Gra tutaj toczy się oczywiście o moment odwrócenia polityki Fedu, sama sytuacja gospodarcza pozostawała zaś tłem. Mocny rynek pracy i stosunkowo dobra kondycja konsumentów pomimo rekordowej inflacji podawały w wątpliwość możliwość szybkiego zakończenia prowadzenia restrykcyjnej polityki. I trudno nie oddać racji jednym i drugim. Patrząc z jeszcze niedawnej perspektywy inwestorów akcyjnych, inflacja wydawała się wyhamowywać, pomimo dość silnej kondycji gospodarki. Prognozy wskazywały, że rynki antycypować będą nieznaczne spowolnienie gospodarcze i zmianę polityki monetarnej, a w rezultacie powinny wzrosnąć w 2023 r. (co w dalszym ciągu jest najbardziej prawdopodobne).

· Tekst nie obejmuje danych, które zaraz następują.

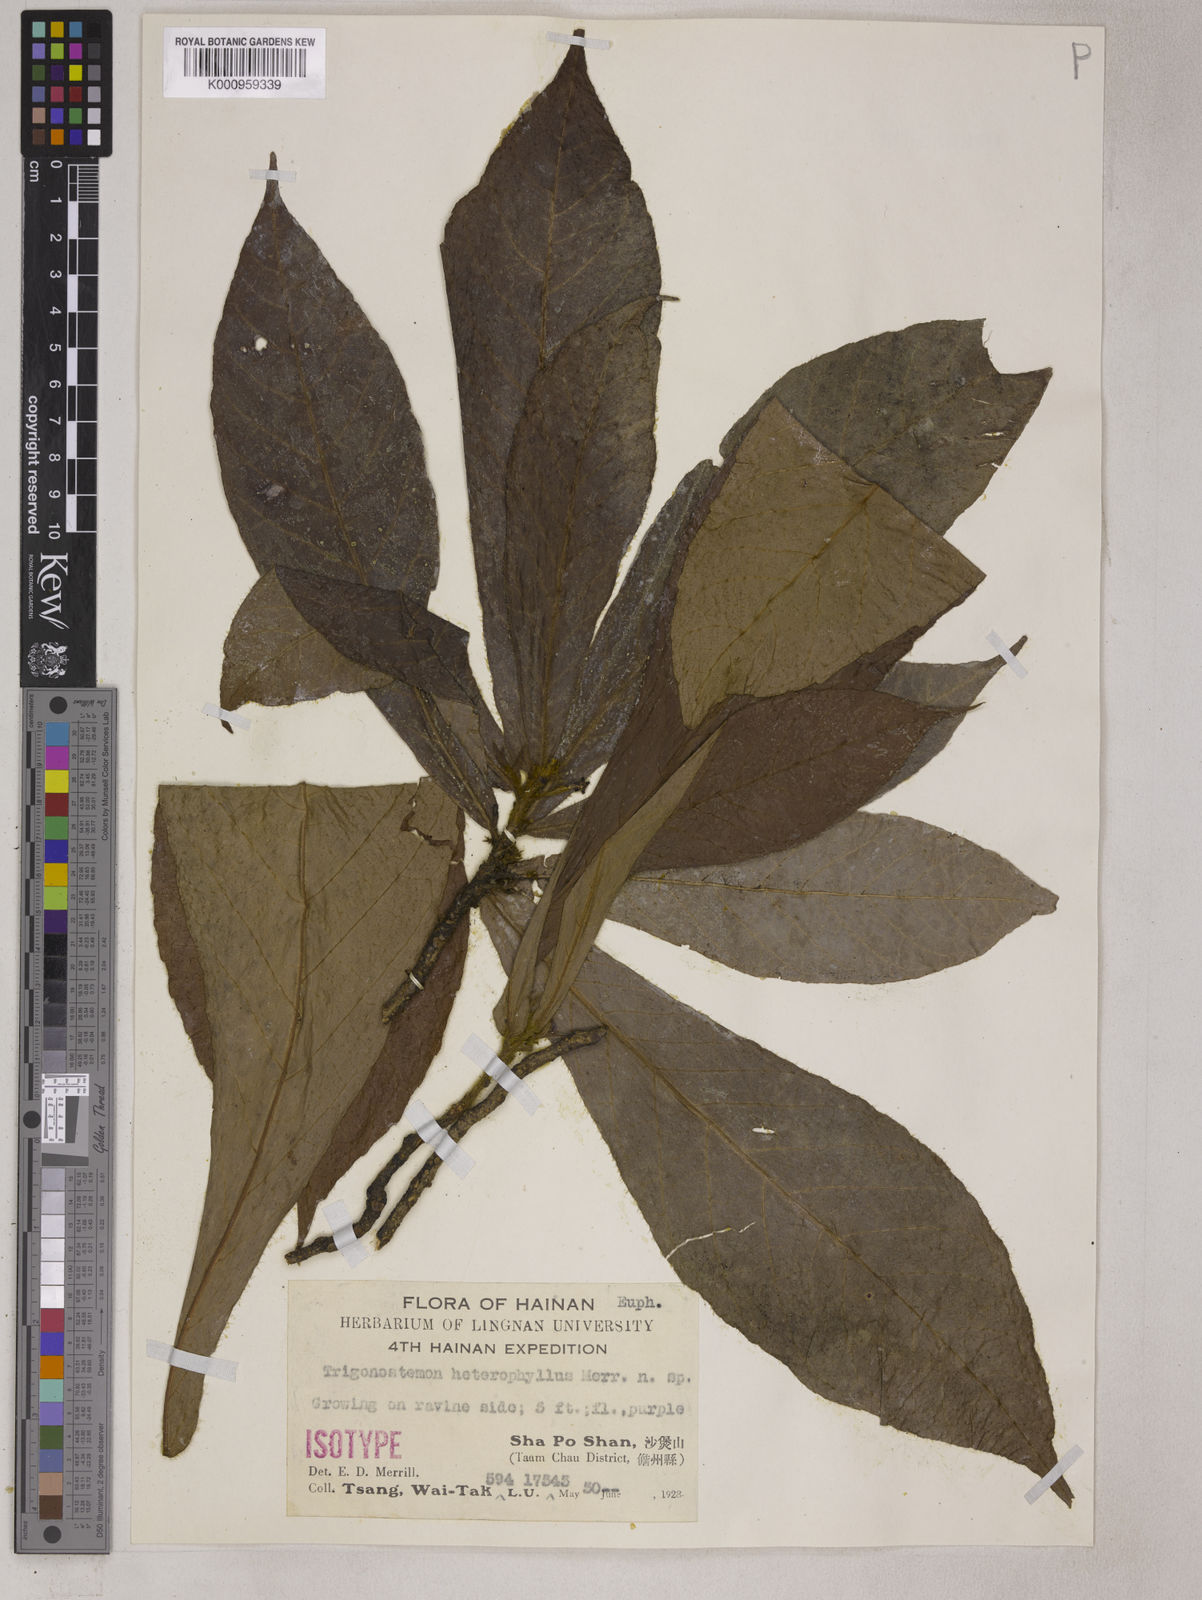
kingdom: Plantae
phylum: Tracheophyta
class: Magnoliopsida
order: Malpighiales
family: Euphorbiaceae
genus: Trigonostemon
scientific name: Trigonostemon flavidus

Ponadto, patrząc chociażby na historyczne analogie, rynki akcji rzadko mają za sobą dwa tak słabe lata z rzędu, jak to było w przypadku minionego roku. I ostatnie, znany paradygmat „nie walcz z Fedem” przez kilka miesięcy zdawał się nie obowiązywać.

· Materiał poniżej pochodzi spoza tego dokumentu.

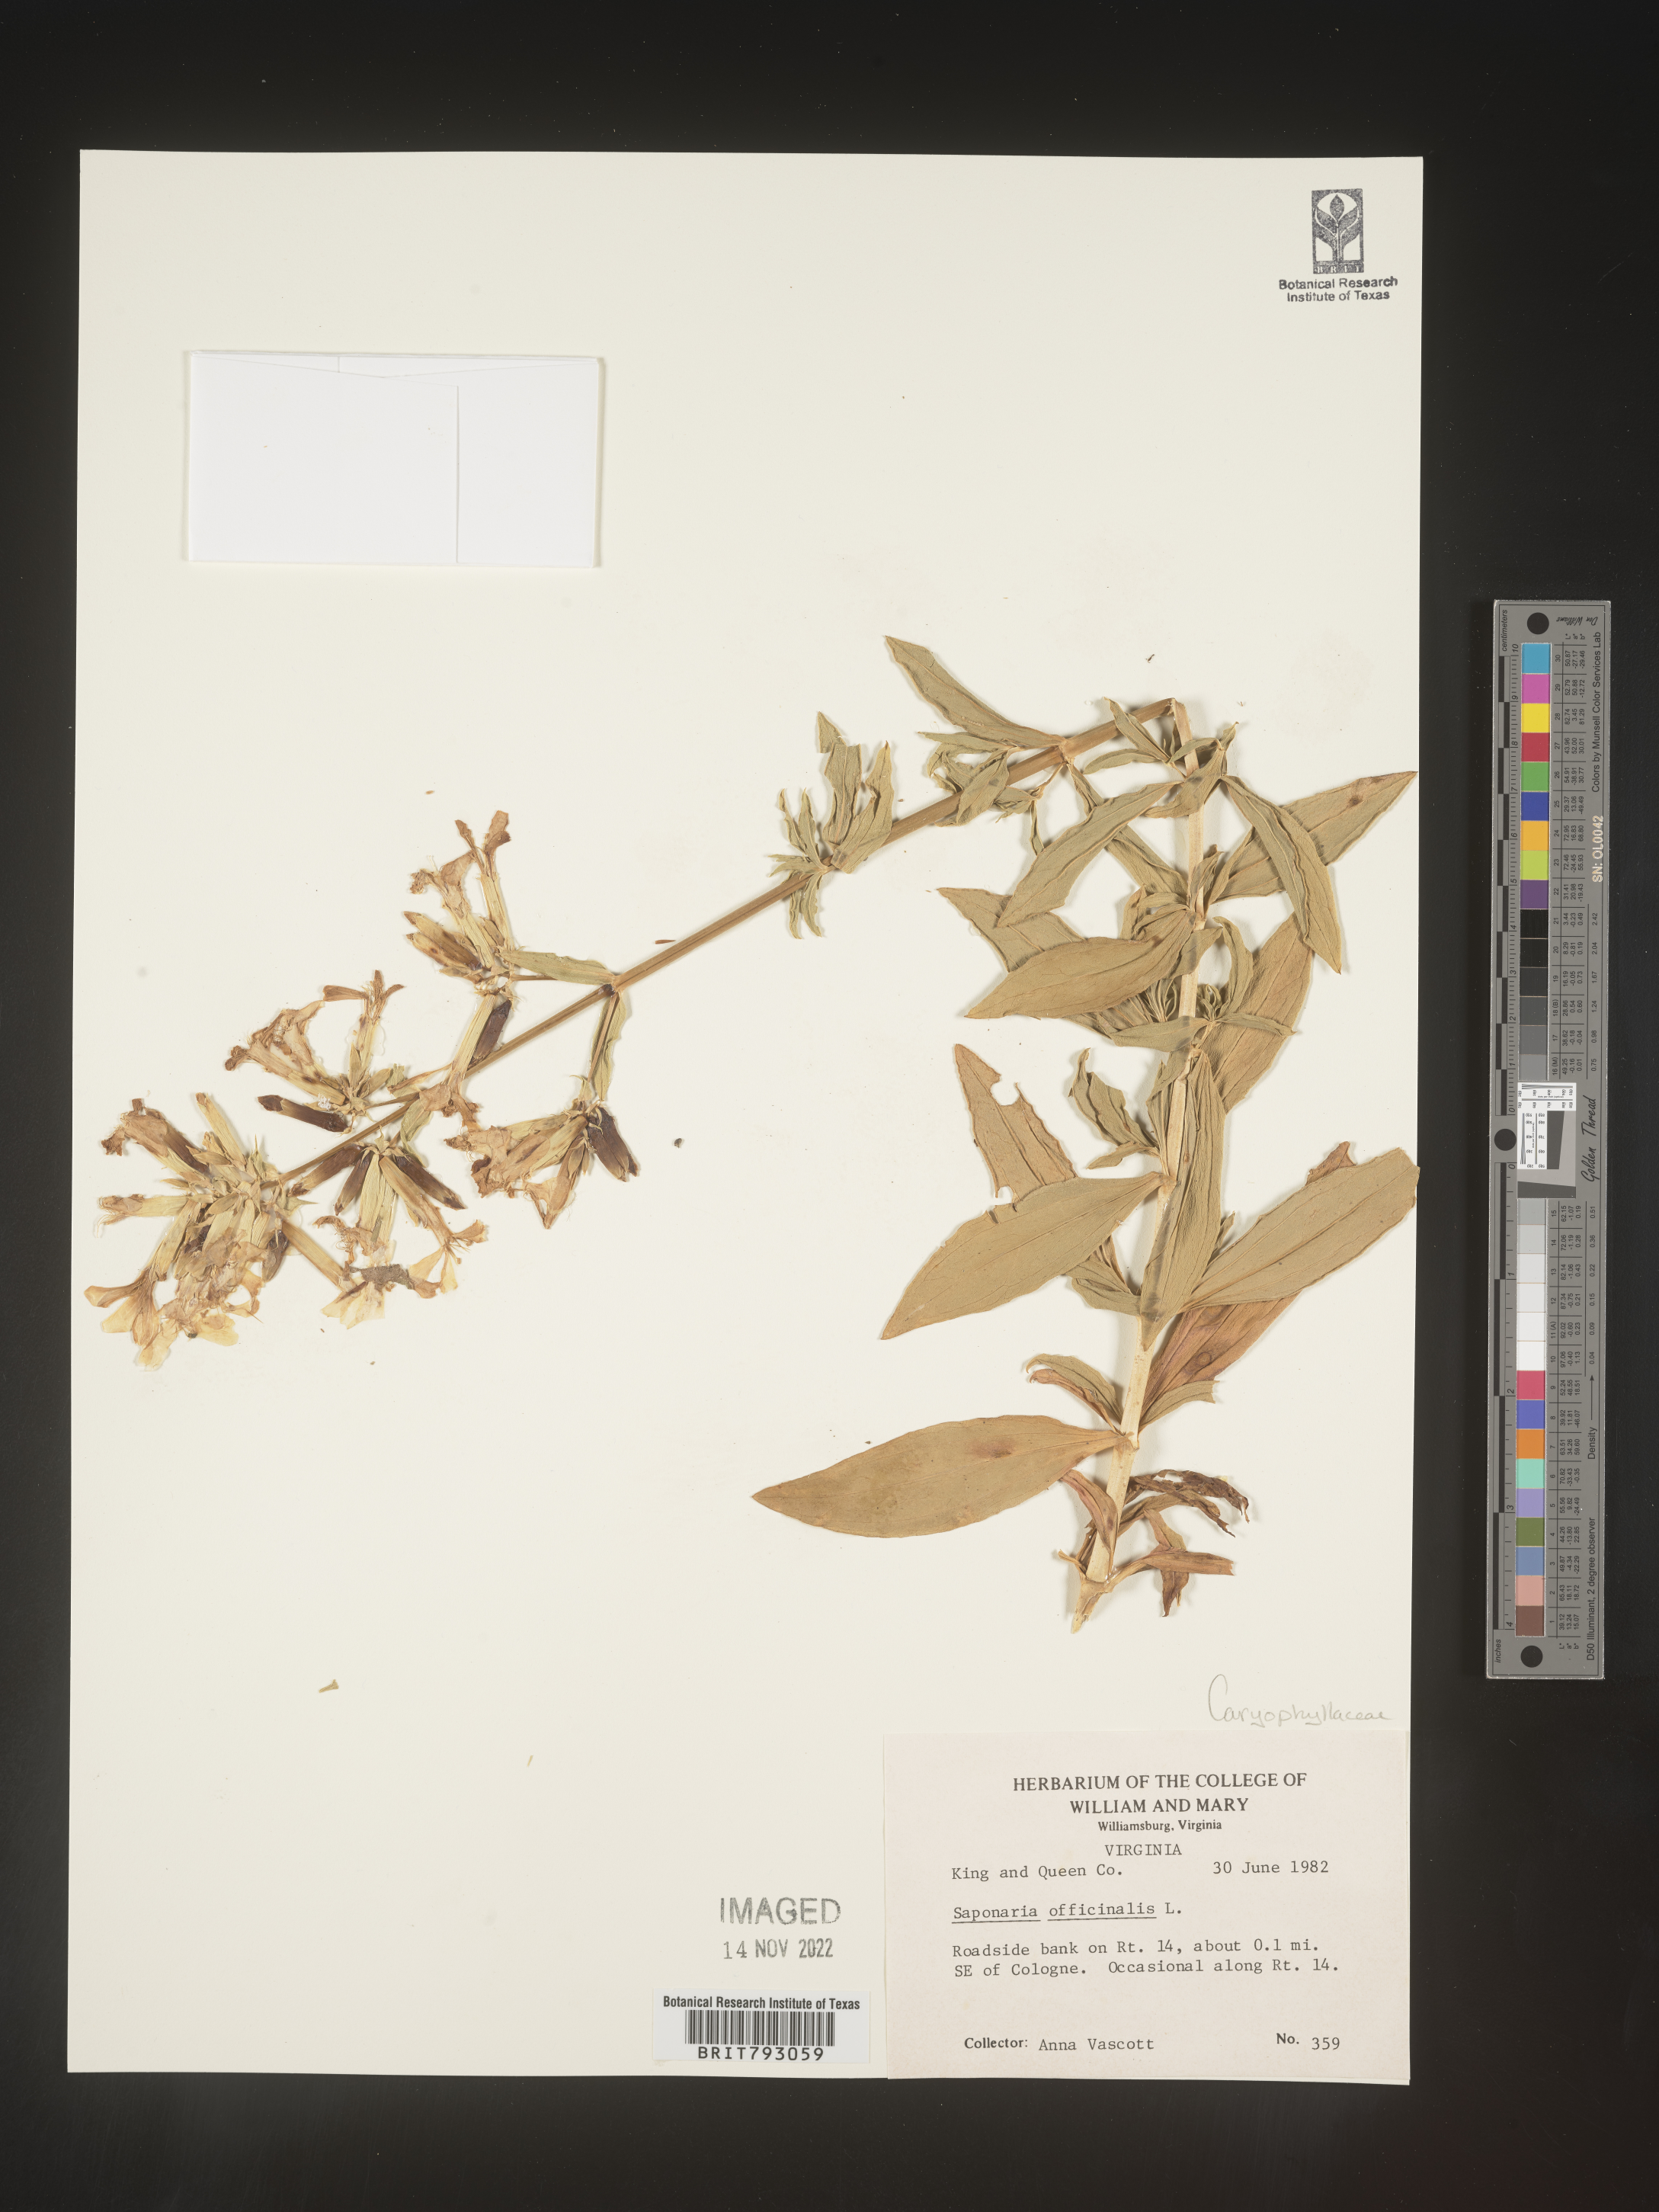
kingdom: Plantae
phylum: Tracheophyta
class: Magnoliopsida
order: Caryophyllales
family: Caryophyllaceae
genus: Saponaria
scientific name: Saponaria officinalis
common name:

Patrząc jednak z drugiej strony, ostatnie trzy lata trudno jest uznać za normalny okres rynkowy, wpasowujący się w długoterminowe analogie. W mojej ocenie prognozy wskazujące na wzrost indeksów w 2023 r. są racjonalne, ale nie będzie to liniowy wzrost i wiele może wydarzyć się po drodze. A skala rynkowego odbicia od października 2022 r. i poziom rynkowego entuzjazmu zdawały się raczej wskazywać na powtórkę z 2021 r. Spójrzmy też na chwilę na gospodarkę, tak mocno pomijaną w prognozach. Teza o miękkim lądowaniu przewijała się dość często w ostatnich kilkudziesięciu latach i rzadko udawało się ją zrealizować. Patrząc z perspektywy gospodarki USA, udało się to jedynie w latach 1984 oraz 1995. W pozostałych walka z inflacją nie pozwoliła na uniknięcie twardej recesji. Wyjątkiem jest tutaj rok 2019, gdzie cykl zacieśniania stop został zanegowany w 2020 r. pandemią Covid-19. A warto pamiętać, że zbicie inflacji do zauważalnie niższych niż obecnie poziomów, biorąc pod uwagę obecną siłę gospodarki, może wymagać od Fedu dłuższych starań, niż to jeszcze do niedawna wyceniał rynek. Bo pisząc wprost, zduszenie inflacji będzie prawdopodobnie wymagało zduszenia globalnej gospodarki. A negatywne skutki takich działań przesuną się na rok 2024, co wpłynie zarówno na fundamenty spółek, jak i moment odwrócenia obecnego cyklu polityki monetarnej. I to, przynajmniej chwilowo, uświadomili sobie inwestorzy. Z dużym prawdopodobieństwem takie nastawienie utrzyma się do najbliższego posiedzenia FOMC, które zakończy się 22 marca. Potem wszystko zależy od wydźwięku komunikatu i obowiązującej rynkowej interpretacji tegoż.